Часам к семи Гартман вернулся домой грустный и еще более опечаленный мрачным видом города. На улицах все так же, как и утром, народ толпился в тоскливом ожидании.
Послав осведомиться о раненых, которых состояние не более прежнего давало повод к опасениям, Гартман прошел в свой кабинет и велел подать себе ужин.
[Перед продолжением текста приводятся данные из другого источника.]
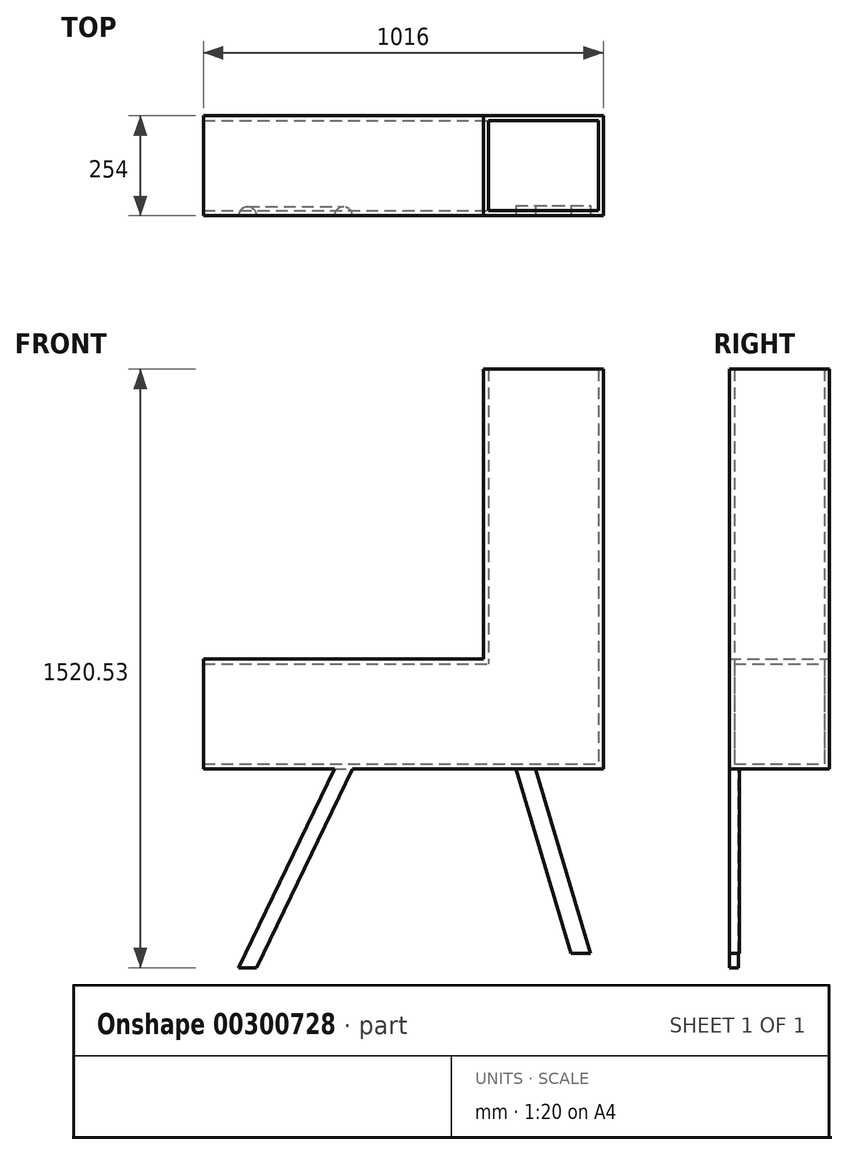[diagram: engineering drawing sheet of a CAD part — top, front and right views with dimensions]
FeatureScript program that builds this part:
annotation { "Feature Type Name" : "Feature", "Feature Type Description" : "" }
export const myFeature = defineFeature(function(context is Context, id is Id, definition is map)
    precondition{}
    {
        {
            var Q0;
            Q0=qCreatedBy(makeId("Front.planeOp"),FACE);
            var sketch = newSketch(context, id + "F0", { "sketchPlane" : qUnion([Q0])});
            skLineSegment(sketch, "E0", {"start": v(-608.8, -463.95) * mm, "end": v(407.2, -463.95) * mm});
            skLineSegment(sketch, "E1", {"start": v(407.2, 552.05) * mm, "end": v(407.2, -463.95) * mm});
            skLineSegment(sketch, "E2", {"start": v(-608.8, -463.95) * mm, "end": v(-608.8, -184.55) * mm});
            skLineSegment(sketch, "E3", {"start": v(-608.8, -184.55) * mm, "end": v(102.4, -184.55) * mm});
            skLineSegment(sketch, "E4", {"start": v(102.4, 552.05) * mm, "end": v(102.4, -184.55) * mm});
            skLineSegment(sketch, "E5", {"start": v(102.4, 552.05) * mm, "end": v(407.2, 552.05) * mm});
            skSolve(sketch);
        }
        {
            var Q0;
            Q0=makeQuery(id+"F0.imprint","IMPRINT",FACE,{"disambiguationData":[TD([[makeQuery(id+"F0.imprint","IMPRINT",EDGE,{"derivedFrom":sQuery(id+"F0.wireOp",EDGE,"E0")}),1.0]])]});
            extrude(context, id + "F1", {"entities" : qUnion([Q0]), "endBound" : BoundingType.SYMMETRIC, "depth" : 254 * mm});
        }
        {
            var Q0;
            Q0=makeQuery(id+"F1.opExtrude","SWEPT_FACE",FACE,{"disambiguationData":[OSD([sQuery(id+"F0.wireOp",EDGE,"E5")])]});
            shell(context, id + "F2", {"entities" : qUnion([Q0]), "thickness" : 12.7 * mm});
        }
        {
            var Q0;
            Q0=makeQuery(id+"F1.opExtrude","SWEPT_FACE",FACE,{"disambiguationData":[OSD([sQuery(id+"F0.wireOp",EDGE,"E2")])]});
            var sketch = newSketch(context, id + "F3", { "sketchPlane" : qUnion([Q0])});
            skLineSegment(sketch, "E6.bottom", {"start": v(114.3, -197.25) * mm, "end": v(-114.3, -197.25) * mm});
            skLineSegment(sketch, "E6.top", {"start": v(114.3, -451.25) * mm, "end": v(-114.3, -451.25) * mm});
            skLineSegment(sketch, "E6.left", {"start": v(114.3, -197.25) * mm, "end": v(114.3, -451.25) * mm});
            skLineSegment(sketch, "E6.right", {"start": v(-114.3, -197.25) * mm, "end": v(-114.3, -451.25) * mm});
            skPoint(sketch, "E6.middle", {"position": v(0, -324.25) * mm});
            skPoint(sketch, "E6.middle.positionSnap0", {"position": v(127, -324.25) * mm});
            skPoint(sketch, "E6.centerSnap0", {"position": v(127, -324.25) * mm});
            skSolve(sketch);
        }
        {
            var Q0;
            Q0=makeQuery(id+"F3.imprint","IMPRINT",FACE,{"disambiguationData":[TD([[makeQuery(id+"F3.imprint","IMPRINT",EDGE,{"derivedFrom":sQuery(id+"F3.wireOp",EDGE,"E6.bottom")}),1.0]])]});
            extrude(context, id + "F4", {"entities" : qUnion([Q0]), "operationType" : NewBodyOperationType.REMOVE, "oppositeDirection" : true, "depth" : 25.4 * mm});
        }
        {
            var Q0;
            Q0=makeQuery(id+"F1.opExtrude","CAP_FACE",FACE,{"disambiguationData":[OSD([sQuery(id+"F0.wireOp",EDGE,"E0"),sQuery(id+"F0.wireOp",EDGE,"E1"),sQuery(id+"F0.wireOp",EDGE,"E2"),sQuery(id+"F0.wireOp",EDGE,"E3"),sQuery(id+"F0.wireOp",EDGE,"E4"),sQuery(id+"F0.wireOp",EDGE,"E5")])],"isStart":false});
            var sketch = newSketch(context, id + "F5", { "sketchPlane" : qUnion([Q0])});
            skLineSegment(sketch, "E7", {"start": v(-244.68, -463.95) * mm, "end": v(-487.97, -968.48) * mm});
            skLineSegment(sketch, "E8", {"start": v(185.33, -463.95) * mm, "end": v(324.93, -932.41) * mm});
            skLineSegment(sketch, "E9", {"start": v(234.33, -463.95) * mm, "end": v(373.93, -932.41) * mm});
            skLineSegment(sketch, "E10", {"start": v(324.93, -932.41) * mm, "end": v(373.93, -932.41) * mm});
            skSolve(sketch);
        }
        {
            var Q0;
            Q0=makeQuery(id+"F1.opExtrude","SWEPT_FACE",FACE,{"disambiguationData":[OSD([sQuery(id+"F0.wireOp",EDGE,"E0")])]});
            var sketch = newSketch(context, id + "F6", { "sketchPlane" : qUnion([Q0])});
            skPoint(sketch, "E11.0", {"position": v(-253.2, 127) * mm});
            skCircle(sketch, "E12", {"center": v(-253.2, 127) * mm, "radius": 22.73 * mm});
            skSolve(sketch);
        }
        {
            var Q0;
            {var subQ0=sQuery(id+"F6.wireOp",EDGE,"E12");var subQ1=makeQuery(id+"F1.opExtrude","CAP_EDGE",EDGE,{"disambiguationData":[OSD([sQuery(id+"F0.wireOp",EDGE,"E0")])],"isStart":false});var subQ2=makeQuery(id+"F6.imprint","INTERSECT",VERTEX,{"disambiguationData":[OD(0.0)],"derivedFrom":[subQ1,subQ0]});Q0=makeQuery(id+"F6.imprint","IMPRINT",FACE,{"disambiguationData":[TD([[makeQuery(id+"F6.imprint","IMPRINT",EDGE,{"disambiguationData":[TD([[subQ2,-1.0]])],"derivedFrom":subQ0}),1.0]])]});}
            var Q1;
            Q1=sQuery(id+"F5.wireOp",EDGE,"E7");
            sweep(context, id + "F7", {"operationType" : NewBodyOperationType.ADD, "profiles" : qUnion([Q0]), "path" : qUnion([Q1])});
        }
        {
            var Q0;
            {var subQ0=sQuery(id+"F5.wireOp",EDGE,"E8");Q0=makeQuery(id+"F5.imprint","IMPRINT",FACE,{"disambiguationData":[TD([[makeQuery(id+"F5.imprint","IMPRINT",EDGE,{"derivedFrom":subQ0}),1.0]])]});}
            extrude(context, id + "F8", {"entities" : qUnion([Q0]), "oppositeDirection" : true, "depth" : 25.4 * mm});
        }
        {
            var Q0;
            Q0=makeQuery(id+"F1.opExtrude","SWEPT_FACE",FACE,{"disambiguationData":[OSD([sQuery(id+"F0.wireOp",EDGE,"E1")])]});
            cPlane(context, id + "F9", {"entities" : qUnion([Q0]), "cplaneType" : CPlaneType.OFFSET, "offset" : 203.2 * mm, "oppositeDirection" : true, "width" : 152.4 * mm, "height" : 152.4 * mm});
        }
        {
            var Q0;
            Q0=qCreatedBy(id+"F9.planeOp",FACE);
            var sketch = newSketch(context, id + "F10", { "sketchPlane" : qUnion([Q0])});
            skPoint(sketch, "E13.0", {"position": v(-127, -463.95) * mm});
            skLineSegment(sketch, "E14", {"start": v(-127, -463.95) * mm, "end": v(-474.17, -907.6) * mm});
            skLineSegment(sketch, "E15", {"start": v(-474.17, -907.6) * mm, "end": v(-415.2, -907.6) * mm});
            skLineSegment(sketch, "E16", {"start": v(-415.2, -907.6) * mm, "end": v(-68.02, -463.95) * mm});
            skLineSegment(sketch, "E17", {"start": v(-127, -463.95) * mm, "end": v(-68.02, -463.95) * mm});
            skLineSegment(sketch, "E18", {"start": v(-68.02, -463.95) * mm, "end": v(-127, -463.95) * mm});
            skSolve(sketch);
        }
        {
            var Q0;
            Q0=makeQuery(id+"F10.imprint","IMPRINT",FACE,{"disambiguationData":[TD([[makeQuery(id+"F10.imprint","IMPRINT",EDGE,{"derivedFrom":sQuery(id+"F10.wireOp",EDGE,"E14")}),1.0]])]});
            extrude(context, id + "F11", {"entities" : qUnion([Q0]), "endBound" : BoundingType.SYMMETRIC, "depth" : 76.2 * mm});
        }
        {
            var Q0;
            Q0=makeQuery(id+"F11.opExtrude","SWEPT_BODY",BODY,{"disambiguationData":[OSD([sQuery(id+"F10.wireOp",EDGE,"E14"),sQuery(id+"F10.wireOp",EDGE,"E15"),sQuery(id+"F10.wireOp",EDGE,"E16"),sQuery(id+"F10.wireOp",EDGE,"E18")])]});
            deleteBodies(context, id + "F12", {"entities" : qUnion([Q0])});
        }
    });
Но он ел мало и скорее по рассудку, чтоб поддержать свои силы, чем потому, что чувствовал голод.
Старик был сильно озабочен; его волновало тяжелое предчувствие.
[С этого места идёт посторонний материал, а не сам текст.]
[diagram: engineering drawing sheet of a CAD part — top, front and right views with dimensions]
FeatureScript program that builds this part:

Он все более и более задумывался над мельчайшими подробностями своего разговора с Люсьеном и прениями совета, на котором присутствовал. Сердце его отказывалось верить в возможность измены со стороны человека, которого он облагодетельствовал и, с тех пор как принял в дом, скорее держал как друга или родственника. Такая чудовищная неблагодарность, глубокая безнравственность и страшный цинизм казались ему выше всего, что может допустить ум человеческий, и потому немыслимы.
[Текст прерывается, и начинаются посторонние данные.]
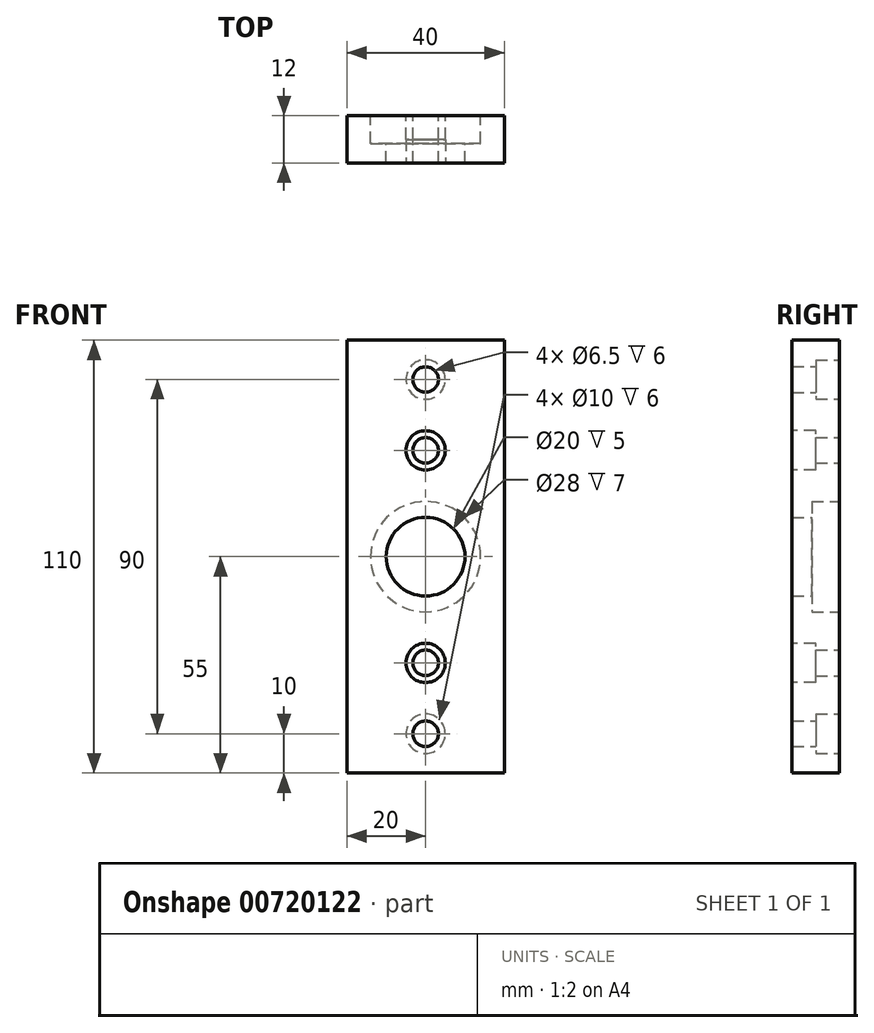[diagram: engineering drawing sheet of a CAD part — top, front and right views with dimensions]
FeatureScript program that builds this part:
annotation { "Feature Type Name" : "Feature", "Feature Type Description" : "" }
export const myFeature = defineFeature(function(context is Context, id is Id, definition is map)
    precondition{}
    {
        {
            var Q0;
            Q0=qCreatedBy(makeId("Front.planeOp"),FACE);
            var sketch = newSketch(context, id + "F0", { "sketchPlane" : qUnion([Q0])});
            skLineSegment(sketch, "E0.bottom", {"start": v(0, 0) * mm, "end": v(40, 0) * mm});
            skLineSegment(sketch, "E0.top", {"start": v(0, 110) * mm, "end": v(40, 110) * mm});
            skLineSegment(sketch, "E0.left", {"start": v(0, 0) * mm, "end": v(0, 110) * mm});
            skLineSegment(sketch, "E0.right", {"start": v(40, 0) * mm, "end": v(40, 110) * mm});
            skCircle(sketch, "E1", {"center": v(20, 55) * mm, "radius": 10 * mm});
            skPoint(sketch, "E1.centerSnap0", {"position": v(20, 110) * mm});
            skPoint(sketch, "E1.centerSnap1", {"position": v(0, 55) * mm});
            skCircle(sketch, "E2", {"center": v(20, 28) * mm, "radius": 3.25 * mm});
            skPoint(sketch, "E2.centerSnap0", {"position": v(20, 0) * mm});
            skCircle(sketch, "E3", {"center": v(20, 82) * mm, "radius": 3.25 * mm});
            skCircle(sketch, "E4", {"center": v(20, 100) * mm, "radius": 3.25 * mm});
            skCircle(sketch, "E5", {"center": v(20, 10) * mm, "radius": 3.25 * mm});
            skSolve(sketch);
        }
        {
            var Q0;
            Q0=makeQuery(id+"F0.imprint","IMPRINT",FACE,{"disambiguationData":[TD([[makeQuery(id+"F0.imprint","IMPRINT",EDGE,{"derivedFrom":sQuery(id+"F0.wireOp",EDGE,"E0.bottom")}),1.0]])]});
            extrude(context, id + "F1", {"entities" : qUnion([Q0]), "depth" : 12 * mm, "offsetDistance" : 25 * mm});
        }
        {
            var Q0;
            Q0=makeQuery(id+"F1.opExtrude","CAP_FACE",FACE,{"disambiguationData":[OSD([sQuery(id+"F0.wireOp",EDGE,"E0.bottom"),sQuery(id+"F0.wireOp",EDGE,"E0.top"),sQuery(id+"F0.wireOp",EDGE,"E0.left"),sQuery(id+"F0.wireOp",EDGE,"E0.right"),sQuery(id+"F0.wireOp",EDGE,"E1"),sQuery(id+"F0.wireOp",EDGE,"E2"),sQuery(id+"F0.wireOp",EDGE,"E3"),sQuery(id+"F0.wireOp",EDGE,"E4"),sQuery(id+"F0.wireOp",EDGE,"E5")])],"isStart":false});
            var sketch = newSketch(context, id + "F2", { "sketchPlane" : qUnion([Q0])});
            skCircle(sketch, "E6", {"center": v(20, 82) * mm, "radius": 5 * mm});
            skCircle(sketch, "E7", {"center": v(20, 28) * mm, "radius": 5 * mm});
            skSolve(sketch);
        }
        {
            var Q0;
            Q0 = qSketchRegion(id + "F2", true);
            extrude(context, id + "F3", {"entities" : qUnion([Q0]), "operationType" : NewBodyOperationType.REMOVE, "oppositeDirection" : true, "depth" : 6 * mm, "offsetDistance" : 25 * mm});
        }
        {
            var Q0;
            Q0=makeQuery(id+"F1.opExtrude","CAP_FACE",FACE,{"disambiguationData":[OSD([sQuery(id+"F0.wireOp",EDGE,"E0.bottom"),sQuery(id+"F0.wireOp",EDGE,"E0.top"),sQuery(id+"F0.wireOp",EDGE,"E0.left"),sQuery(id+"F0.wireOp",EDGE,"E0.right"),sQuery(id+"F0.wireOp",EDGE,"E1"),sQuery(id+"F0.wireOp",EDGE,"E2"),sQuery(id+"F0.wireOp",EDGE,"E3"),sQuery(id+"F0.wireOp",EDGE,"E4"),sQuery(id+"F0.wireOp",EDGE,"E5")])],"isStart":true});
            var sketch = newSketch(context, id + "F4", { "sketchPlane" : qUnion([Q0])});
            skCircle(sketch, "E8", {"center": v(-20, 100) * mm, "radius": 5 * mm});
            skCircle(sketch, "E9", {"center": v(-20, 10) * mm, "radius": 5 * mm});
            skSolve(sketch);
        }
        {
            var Q0;
            Q0 = qSketchRegion(id + "F4", true);
            extrude(context, id + "F5", {"entities" : qUnion([Q0]), "operationType" : NewBodyOperationType.REMOVE, "oppositeDirection" : true, "depth" : 6 * mm, "offsetDistance" : 25 * mm});
        }
        {
            var Q0;
            Q0=makeQuery(id+"F1.opExtrude","CAP_FACE",FACE,{"disambiguationData":[OSD([sQuery(id+"F0.wireOp",EDGE,"E0.bottom"),sQuery(id+"F0.wireOp",EDGE,"E0.top"),sQuery(id+"F0.wireOp",EDGE,"E0.left"),sQuery(id+"F0.wireOp",EDGE,"E0.right"),sQuery(id+"F0.wireOp",EDGE,"E1"),sQuery(id+"F0.wireOp",EDGE,"E2"),sQuery(id+"F0.wireOp",EDGE,"E3"),sQuery(id+"F0.wireOp",EDGE,"E4"),sQuery(id+"F0.wireOp",EDGE,"E5")])],"isStart":true});
            var sketch = newSketch(context, id + "F6", { "sketchPlane" : qUnion([Q0])});
            skCircle(sketch, "E10", {"center": v(-20, 55) * mm, "radius": 14 * mm});
            skSolve(sketch);
        }
        {
            var Q0;
            Q0=makeQuery(id+"F6.imprint","IMPRINT",FACE,{"disambiguationData":[TD([[makeQuery(id+"F6.imprint","IMPRINT",EDGE,{"derivedFrom":sQuery(id+"F6.wireOp",EDGE,"E10")}),1.0]])]});
            extrude(context, id + "F7", {"entities" : qUnion([Q0]), "operationType" : NewBodyOperationType.REMOVE, "oppositeDirection" : true, "depth" : 7 * mm, "offsetDistance" : 25 * mm});
        }
    });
Спустя мгновение, он отодвинул от себя тарелку, едва коснувшись пищи, и впал в глубокое раздумье.
Вывело его из задумчивости появление слуги. Франц пришел доложить, что господин Поблеско просит позволения переговорить с ним, если ему угодно будет принять его.
-- Пусть войдет, -- ответил Гартман.
И он прибавил про себя со вздохом облегчения:
"Наконец-то я узнаю, при чем я".
Франц ввел Поблеско, убрал со стола и ушел.